King Lear ★★★½

I always find myself revering rather than fully enjoying Laurence Olivier's Shakespearean works, and this applies more so than ever with the production that was to become his farewell to The Bard, namely Granada's 1983 film of King Lear, because of the poignancy attached to it.

Olivier's Lear is a vulnerable old man, with the knight exploiting his own genuine frailty for the role. This works achingly well for the scenes in which Lear struggles to assert his authority sans crown and faculties, but is less successful in the film's opening scenes when the character still greatly enjoys both of those things. The scene in which he wields a sword all too cumbersome in his fragile arthritic grip to split his lands is poignant and bittersweet.
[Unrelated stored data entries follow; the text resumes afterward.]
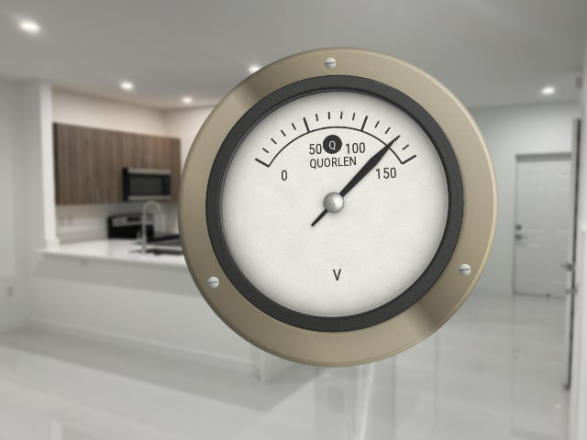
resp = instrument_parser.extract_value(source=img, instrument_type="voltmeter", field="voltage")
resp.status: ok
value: 130 V
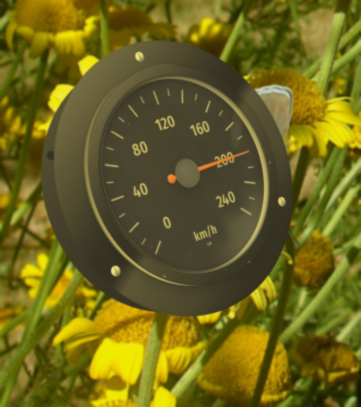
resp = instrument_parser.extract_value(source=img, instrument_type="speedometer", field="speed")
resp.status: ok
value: 200 km/h
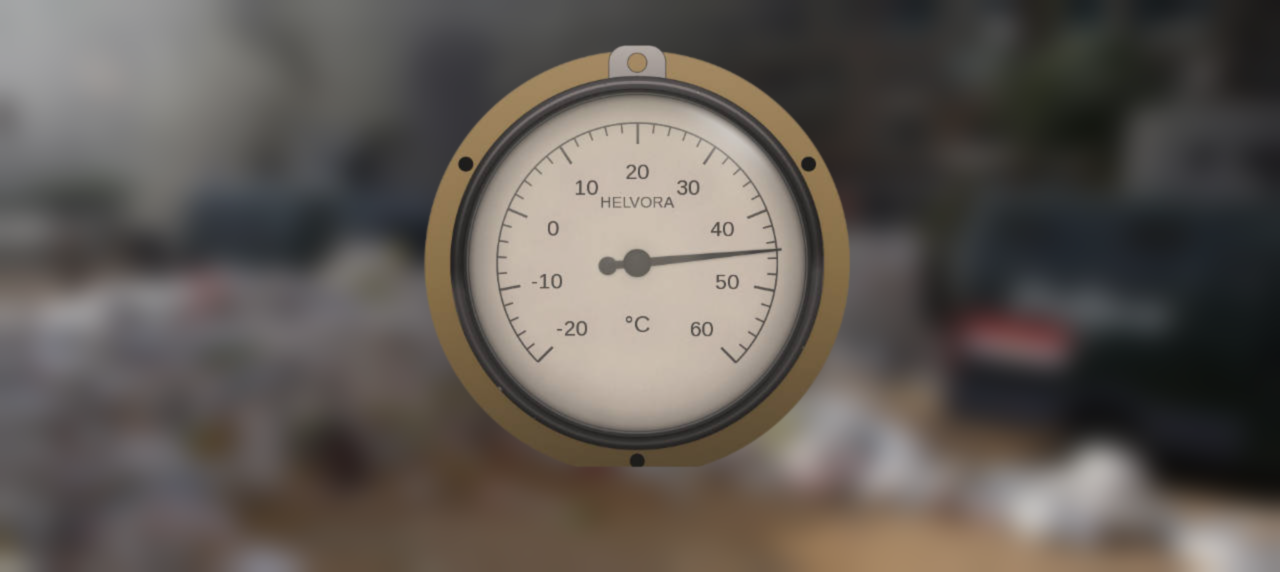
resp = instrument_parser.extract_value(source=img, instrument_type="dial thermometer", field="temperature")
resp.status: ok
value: 45 °C
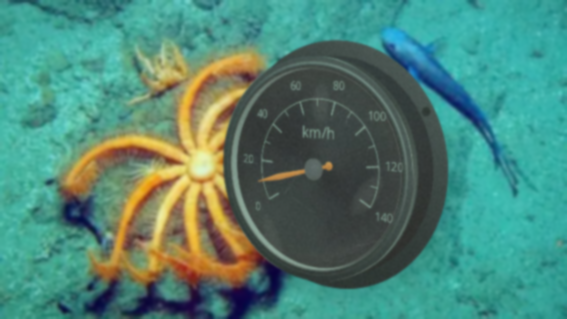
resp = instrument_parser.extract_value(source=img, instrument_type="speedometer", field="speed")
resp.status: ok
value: 10 km/h
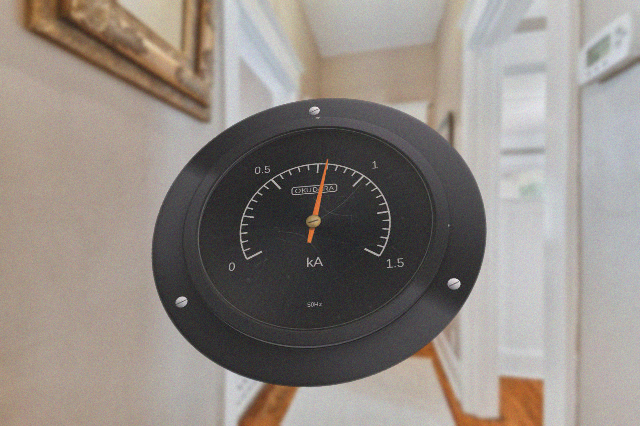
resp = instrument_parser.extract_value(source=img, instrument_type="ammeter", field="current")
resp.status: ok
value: 0.8 kA
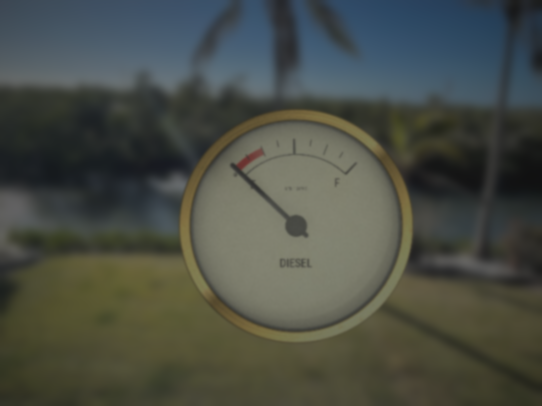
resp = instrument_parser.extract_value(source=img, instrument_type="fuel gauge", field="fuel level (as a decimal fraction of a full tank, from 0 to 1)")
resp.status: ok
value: 0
Director Michael Elliot, who had previously directed Ronald Harwood's The Dresser for the stage which itself focuses a great deal on Lear, leaves no expense spared when it comes to the sense of occasion within the supporting cast around Olivier, casting such greats as Dorothy Tutin, Diana Rigg, Leo McKern, John Hurt and Colin Blakely alongside more up and coming talents such as Brian Cox, Robert Lindsay and David Threlfall. It is these latter two that I found particular interest; as Edmund and Edgar respectively, the pair navigated difficult roles with great conviction and brought something fresh, bold and new to each. Of the more established talents, Rigg is suitably sexily evil as Regan whilst Hurt's rather effeminate Fool serves as a suitable mirror image to Anna Calder Marshall's Cordelia if we are to presume the part was played by same performer back in Shakespeare's day.

A production that is faithful to the text made here in the north which, given the work he did there during this period, we may claim as Olivier's final creative home.